[Excerto]:
Enquanto o planeta arde hoje com conflitos letais na Ucrânia, em Gaza, no Sudão, na Síria e outros pontos escaldantes e devastadores, perante a total impotência da ONU, António Guterres refugia-se no futuro. Mostra-se procupadíssimo com o clima do planeta. De caminho, divide o palco com alguns dos maiores escroques políticos à face da Terra - como se fossem brothers in arms, todos a batalhar pelo mesmo. Como se não pudesse escolher as companhias.

[O que se pede]:
1) Com base no excerto sobre António Guterres, explique em que situação ele se «refugia no futuro». Responda em uma a três frases.
2) Prossiga o excerto sobre António Guterres a partir da última frase.
A listagem não tem qualquer papel nisto.

[Informação fornecida]:
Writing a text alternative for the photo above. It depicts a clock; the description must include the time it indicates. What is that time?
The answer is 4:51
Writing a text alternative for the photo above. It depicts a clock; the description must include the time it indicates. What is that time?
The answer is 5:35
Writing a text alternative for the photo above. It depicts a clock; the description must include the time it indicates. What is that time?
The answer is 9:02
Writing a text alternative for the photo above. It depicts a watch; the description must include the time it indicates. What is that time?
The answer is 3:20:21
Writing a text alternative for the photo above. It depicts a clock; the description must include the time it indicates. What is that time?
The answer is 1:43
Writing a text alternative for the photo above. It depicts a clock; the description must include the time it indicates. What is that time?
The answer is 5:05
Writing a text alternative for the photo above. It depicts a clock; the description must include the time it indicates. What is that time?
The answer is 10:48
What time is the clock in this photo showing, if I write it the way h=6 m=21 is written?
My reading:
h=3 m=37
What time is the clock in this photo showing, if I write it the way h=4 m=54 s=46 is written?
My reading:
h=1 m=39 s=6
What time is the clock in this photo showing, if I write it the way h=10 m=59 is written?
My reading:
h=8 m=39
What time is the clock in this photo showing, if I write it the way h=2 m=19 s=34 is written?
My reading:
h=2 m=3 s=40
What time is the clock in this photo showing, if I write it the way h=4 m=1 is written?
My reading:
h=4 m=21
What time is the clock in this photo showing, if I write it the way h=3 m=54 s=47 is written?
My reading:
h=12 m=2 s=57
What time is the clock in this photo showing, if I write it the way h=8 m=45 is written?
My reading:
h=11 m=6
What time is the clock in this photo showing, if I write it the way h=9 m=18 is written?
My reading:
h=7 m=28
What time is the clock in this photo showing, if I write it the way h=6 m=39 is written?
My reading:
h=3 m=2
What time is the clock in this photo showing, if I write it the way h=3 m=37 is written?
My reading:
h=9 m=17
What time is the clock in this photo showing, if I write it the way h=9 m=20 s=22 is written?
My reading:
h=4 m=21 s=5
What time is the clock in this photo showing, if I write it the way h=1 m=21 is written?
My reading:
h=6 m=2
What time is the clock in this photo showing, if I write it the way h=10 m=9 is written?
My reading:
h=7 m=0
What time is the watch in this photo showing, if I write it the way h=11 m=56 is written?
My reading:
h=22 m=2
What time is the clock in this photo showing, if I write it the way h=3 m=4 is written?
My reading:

[Respostas por ordem]:
1) Guterres refugia-se no futuro enquanto o planeta arde com conflitos letais na Ucrânia, em Gaza, no Sudão, na Síria e noutros pontos escaldantes, perante a total impotência da ONU. Em vez de se ocupar desses conflitos, mostra-se muito preocupado com o clima do planeta.

2)
Sucedeu agora, na Cimeira do Clima em Baku, capital do Azerbaijão. Um dos canalhas que chorou lágrimas de crocodilo na sessão inaugural, fazendo coro com o ainda "líder" da ONU, foi Aleksandr Lukachenko - repugnante cúmplice de Moscovo na agressão à Ucrânia. Também ele, indiferente às dores dos seres humanos concretos, se mostra preocupadíssimo com o planeta em abstracto. Enquanto profere dislates como este, zurrado há dois dias: «Que Deus proíba uma mulher de ser eleita na Bielorrússia.» Em óbvia alusão a Sviatlana Tsikanuskaya, a sua principal opositora, que em 2020 se atreveu a enfrentá-lo nas urnas e foi alvo de monumental fraude eleitoral seguida de perseguição política, tendo de rumar ao exílio para evitar ser presa ou até morta.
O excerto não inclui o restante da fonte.